Exercise objective — Report every line of the records that contains the word "jalan", copying each such line in full.

(Source records)
○ ○ ○ ○ ○ ○ ○

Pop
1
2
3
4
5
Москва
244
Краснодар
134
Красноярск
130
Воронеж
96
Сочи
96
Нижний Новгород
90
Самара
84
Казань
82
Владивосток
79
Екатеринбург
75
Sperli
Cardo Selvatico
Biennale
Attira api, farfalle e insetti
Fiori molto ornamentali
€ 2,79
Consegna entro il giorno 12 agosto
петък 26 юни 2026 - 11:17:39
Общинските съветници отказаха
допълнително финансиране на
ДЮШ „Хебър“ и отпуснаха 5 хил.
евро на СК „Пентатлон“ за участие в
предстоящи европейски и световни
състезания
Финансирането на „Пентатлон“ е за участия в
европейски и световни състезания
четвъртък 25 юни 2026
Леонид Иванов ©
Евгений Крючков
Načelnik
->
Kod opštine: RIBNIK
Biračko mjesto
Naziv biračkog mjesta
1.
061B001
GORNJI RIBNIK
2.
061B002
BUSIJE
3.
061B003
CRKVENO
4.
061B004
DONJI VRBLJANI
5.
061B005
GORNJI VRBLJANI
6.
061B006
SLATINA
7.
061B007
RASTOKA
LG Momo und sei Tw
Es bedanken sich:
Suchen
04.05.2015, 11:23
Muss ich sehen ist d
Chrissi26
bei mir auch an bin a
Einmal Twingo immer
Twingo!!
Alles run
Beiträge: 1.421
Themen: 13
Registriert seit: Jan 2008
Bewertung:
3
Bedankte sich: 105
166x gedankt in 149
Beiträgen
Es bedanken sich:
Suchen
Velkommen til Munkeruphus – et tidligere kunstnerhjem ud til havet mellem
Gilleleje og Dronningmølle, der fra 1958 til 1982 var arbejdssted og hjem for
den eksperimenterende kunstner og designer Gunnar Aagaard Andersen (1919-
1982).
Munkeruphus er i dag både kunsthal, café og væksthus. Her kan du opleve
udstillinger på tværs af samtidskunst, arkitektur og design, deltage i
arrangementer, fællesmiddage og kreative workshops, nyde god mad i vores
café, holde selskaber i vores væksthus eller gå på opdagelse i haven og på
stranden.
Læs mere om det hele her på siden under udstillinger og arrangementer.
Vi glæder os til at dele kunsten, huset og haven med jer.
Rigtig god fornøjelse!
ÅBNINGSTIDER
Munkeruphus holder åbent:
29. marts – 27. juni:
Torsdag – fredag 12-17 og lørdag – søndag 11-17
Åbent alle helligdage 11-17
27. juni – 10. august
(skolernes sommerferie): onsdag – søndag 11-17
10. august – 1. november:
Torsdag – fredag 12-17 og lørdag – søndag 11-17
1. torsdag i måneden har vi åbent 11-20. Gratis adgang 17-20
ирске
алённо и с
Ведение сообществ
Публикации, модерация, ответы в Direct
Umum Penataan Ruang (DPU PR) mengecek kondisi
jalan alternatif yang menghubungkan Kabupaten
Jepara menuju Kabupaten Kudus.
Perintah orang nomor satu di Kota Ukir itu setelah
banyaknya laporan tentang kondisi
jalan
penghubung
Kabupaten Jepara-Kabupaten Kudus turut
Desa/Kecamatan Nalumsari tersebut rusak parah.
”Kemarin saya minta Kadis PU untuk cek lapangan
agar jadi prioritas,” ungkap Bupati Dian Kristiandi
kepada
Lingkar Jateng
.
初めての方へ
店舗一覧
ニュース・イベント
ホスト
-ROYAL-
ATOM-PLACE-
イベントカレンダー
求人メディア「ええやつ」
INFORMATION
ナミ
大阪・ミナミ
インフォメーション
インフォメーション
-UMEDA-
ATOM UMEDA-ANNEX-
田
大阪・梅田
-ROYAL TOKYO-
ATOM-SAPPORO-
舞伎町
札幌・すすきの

○ ○ ○ ○ ○ ○ ○

Result for this task —
jalan alternatif yang menghubungkan Kabupaten
jalan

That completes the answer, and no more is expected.